Activity a »
Turn everything in the rows below, from the first one down through the line containing "Is it true that 后裆长 equals 45.0 at 130/59?", into a Markdown table with the columns Number and Content, leaving out blank lines.

== Text segment

How Dremio Decides What To Pushdown

Dremio works hard to pushdown as many operations as possible to Elastic to try to provide the highest performance experience. Dremio is also focused on maintaining a consistent SQL experience for users who may not understand Elastic or its APIs. As such, Dremio is very focused on providing a correct SQL experience. This includes respecting null semantics through the use of missing aggregation, expression evaluation consistency, correct aggregation semantics on analyzed fields, etc. Dremio also works well with Groovy and Painless to pushdown many more types of operations. It will work without scripts enabled but it is strongly recommended to enable scripts.

Given the nature of Elastic’s API, Dremio utilizes the following pieces of functionality to provide a SQL experience: Bucket Aggregations, Pipeline Aggregations, Filter Aggregations and searches using Elastic Query DSL.

Script Construction

Dremio builds custom Groovy (ES2) or Painless (ES5) scripts to interact with Elastic. Because of the many small differences in these languages (type handling, dynamic dispatch, type coercion, function signatures, primitive handling, etc), these scripts are different for each version of Elasticsearch. These scripts utilize Elastic’s doc values columnar capability where possible but also rely on _source fields for certain operations (e.g. aggregations on analyzed fields for example). As Dremio analyzes a user’s SQL expression, it decomposes the expression into a script that can be understood by Elastic’s scripting capability.

There are many situations where Dremio uses an expression that might at first be unexpected. These are because of the nature of some of Elastic apis. Some examples behaviors that Dremio does to ensure correct results:

Dremio uses _source fields for accessing IP addresses when aggregating or filtering in ES2 because the type has changed between ES2 and ES5
Dremio doesn’t push down multi-index complex expressions (table1.a[2].b[3].c[4]) using doc values because doc values can only reference leaf fields and leaf arrays
Dremio doesn’t do any array dereferencing using _source fields because they are not canonicalized to the Elastic mapping. This means that nested arrays [1,[2,3]] haven’t been flattened to the Elastic canonical representation [1,2,3]. This is done as otherwise scripts would produce wrong result.

====
== Provided entries

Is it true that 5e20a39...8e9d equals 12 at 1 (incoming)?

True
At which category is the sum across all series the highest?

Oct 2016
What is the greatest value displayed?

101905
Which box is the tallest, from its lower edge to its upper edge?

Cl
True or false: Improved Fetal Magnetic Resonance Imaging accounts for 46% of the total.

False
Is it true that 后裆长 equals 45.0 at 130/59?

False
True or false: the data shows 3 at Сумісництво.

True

====

Activity b »
Go on with the text on how Dremio decides what to push down to Elastic, starting after its last sentence.

Answer space a »
| Number | Content |
|---|---|
| 1 | Is it true that 5e20a39...8e9d equals 12 at 1 (incoming)? |
| 2 | True |
| 3 | At which category is the sum across all series the highest? |
| 4 | Oct 2016 |
| 5 | What is the greatest value displayed? |
| 6 | 101905 |
| 7 | Which box is the tallest, from its lower edge to its upper edge? |
| 8 | Cl |
| 9 | True or false: Improved Fetal Magnetic Resonance Imaging accounts for 46% of the total. |
| 10 | False |
| 11 | Is it true that 后裆长 equals 45.0 at 130/59? |

Answer space b »
Dremio won’t use a doc field reference for a field that has it implicitly disabled (string/text) or explicitly disabled (doc_values: false).
Dremio won’t use doc fields for GeoShapes. This is because Dremio doesn’t expose a first class shape objects and the fields exposed in Dremio (lists of arrays of doubles) are not directly related to Elastic’s internal representation or query capabilities.
Dremio won’t pushdown operations against nested fields. This is because nested fields are stored out of line of the core document (not in the original document’s doc values) and have semantics inconsistent with traditional SQL aggregation. (Dremio is exploring future work to expose this through enhancements to the language.) Note that Dremio also doesn’t use _source field scripts to interact with nested documents because they are exposed as arrays of values and suffer from the canonicalization issue described above.

Debugging and Logging

If you want to better understand how Dremio is interacting with your Elastic cluster, you can enable Dremio Elastic logging on each Dremio node. This will record each response and request to the Elastic cluster, including a portion of each message body.

You can do this by adding the following configuration to your conf/logback.xml file on all nodes:

Configuration for conf/logback.xml file

  <appender name="elasticoutput" class="ch.qos.logback.core.rolling.RollingFileAppender">
    <file>${dremio.log.path}/elastic.log</file>
    <rollingPolicy class="ch.qos.logback.core.rolling.TimeBasedRollingPolicy">
      <fileNamePattern>${dremio.log.path}/archive/elastic.%d{yyyy-MM-dd}.log.gz
      </fileNamePattern>
      <maxHistory>30</maxHistory>
    </rollingPolicy>
    <encoder>
      <pattern>%date{ISO8601} [%thread] %-5level %logger{36} - %msg%n
      </pattern>
    </encoder>
  </appender>
  <logger name="elastic.requests" additivity="false">
    <level value="info"/>
    <appender-ref ref="elasticoutput"/>
  </logger>

Working with Elasticsearch and x-pack

If your Elasticsearch source uses Shield, then your Elasticsearch user account must have the 'monitor' privilege at the cluster level (an admin user has this by default). In addition, for each index you want to query upon, your user account need to have the 'read' and 'view_index_metadata' privilleges as well. Both privilleges are included in 'all'.

The following is an example to set up a role 'dremio' with necessary privilleges to access 'test_schema_1' index:

Grant privileges to 'dremio' role

POST /_xpack/security/role/dremio

{
  "cluster": [ "monitor" ],
  "indices": [
    {
      "names": [ "test_schema_1" ],
      "privileges": [ "read", "view_index_metadata" ]
    }
  ]
}

Working with Elasticsearch and Shield

If your Elasticsearch source uses Shield, then your Elasticsearch user account must have the 'monitor' privilege at the cluster level (an admin user has this by default). If your account lacks the 'monitor' privilege, and you don't have access to an admin user, you can create a new account with 'monitor' by following these steps:

Log in to a search node, go the Elasticsearch install's home directory, and open the file ./config/shield located inside.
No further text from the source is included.